WHAT YOU HAVE TO DO: Copy every line of the data that contains the string "Напиток".

SUPPLIED MATERIAL:
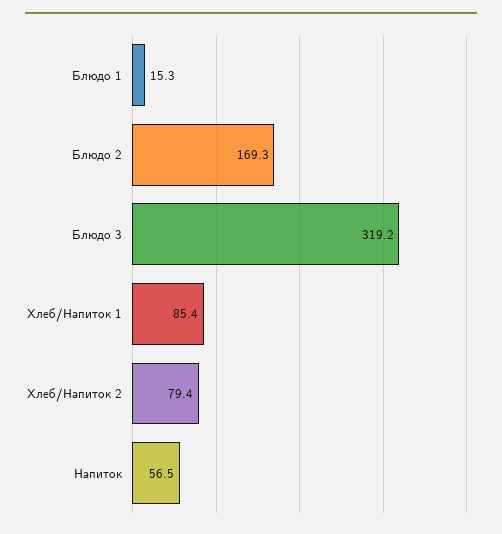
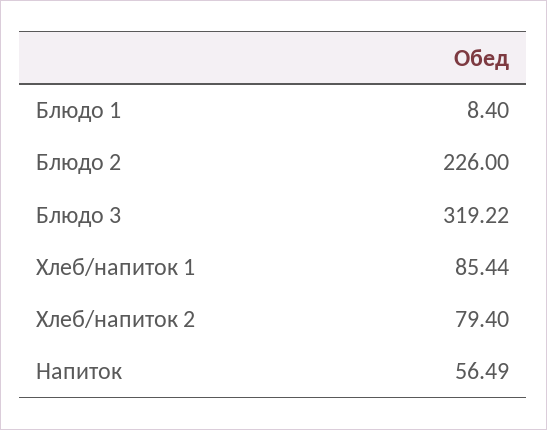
  {
-   "Блюдо 1": 15.3,
+   "Блюдо 1": 8.4,
-   "Блюдо 2": 169.3,
+   "Блюдо 2": 226,
    "Блюдо 3": 319.22,
    "Хлеб/Напиток 1": 85.44,
    "Хлеб/Напиток 2": 79.4,
    "Напиток": 56.49
  }

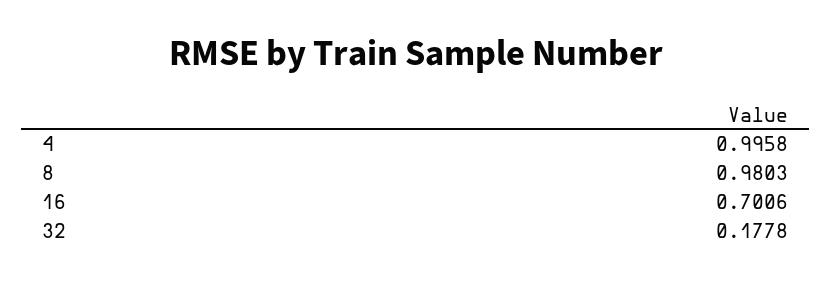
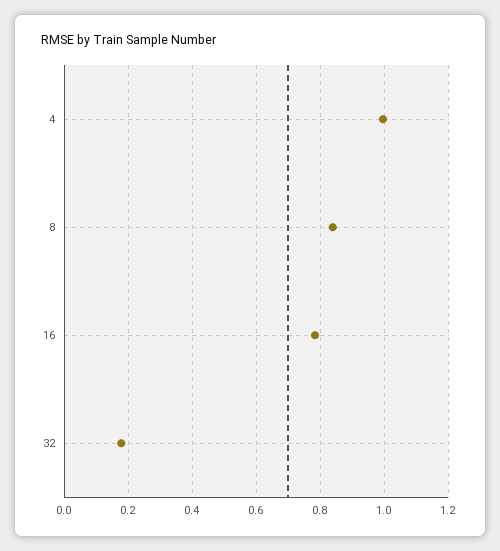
  {
    "4": 0.9958,
-   "8": 0.9803,
+   "8": 0.84,
-   "16": 0.7006,
+   "16": 0.78,
    "32": 0.1778
  }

YOUR SOLUTION:
    "Хлеб/Напиток 1": 85.44,
    "Хлеб/Напиток 2": 79.4,
    "Напиток": 56.49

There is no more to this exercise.